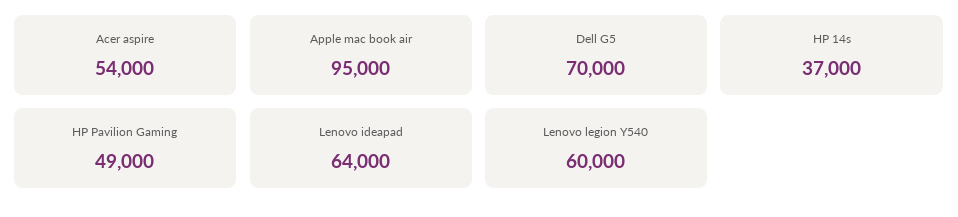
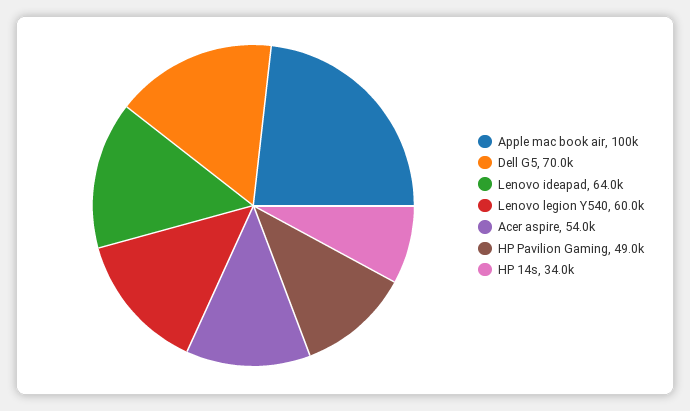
  {
    "Acer aspire": 54000,
-   "Apple mac book air": 95000,
+   "Apple mac book air": 100000,
    "Dell G5": 70000,
-   "HP 14s": 37000,
+   "HP 14s": 34000,
    "HP Pavilion Gaming": 49000,
    "Lenovo ideapad": 64000,
    "Lenovo legion Y540": 60000
  }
━━━
**YOUR GOAL**. Each of the lines above should be transcribed exactly; no image is to be copied.

**RESPONSE TO THE TASK**.
  {
    "Acer aspire": 54000,
-   "Apple mac book air": 95000,
+   "Apple mac book air": 100000,
    "Dell G5": 70000,
-   "HP 14s": 37000,
+   "HP 14s": 34000,
    "HP Pavilion Gaming": 49000,
    "Lenovo ideapad": 64000,
    "Lenovo legion Y540": 60000
  }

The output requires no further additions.